**What the task requires**
Reproduce each record in the listing below exactly as written.

**Data**

= Beginning of Section =

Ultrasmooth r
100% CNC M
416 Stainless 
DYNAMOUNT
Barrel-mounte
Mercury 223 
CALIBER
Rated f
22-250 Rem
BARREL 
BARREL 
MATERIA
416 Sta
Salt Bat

= End of Section =

**Your response**
Ultrasmooth r
100% CNC M
416 Stainless 
DYNAMOUNT
Barrel-mounte
Mercury 223 
CALIBER
Rated f
22-250 Rem
BARREL 
BARREL 
MATERIA
416 Sta
Salt Bat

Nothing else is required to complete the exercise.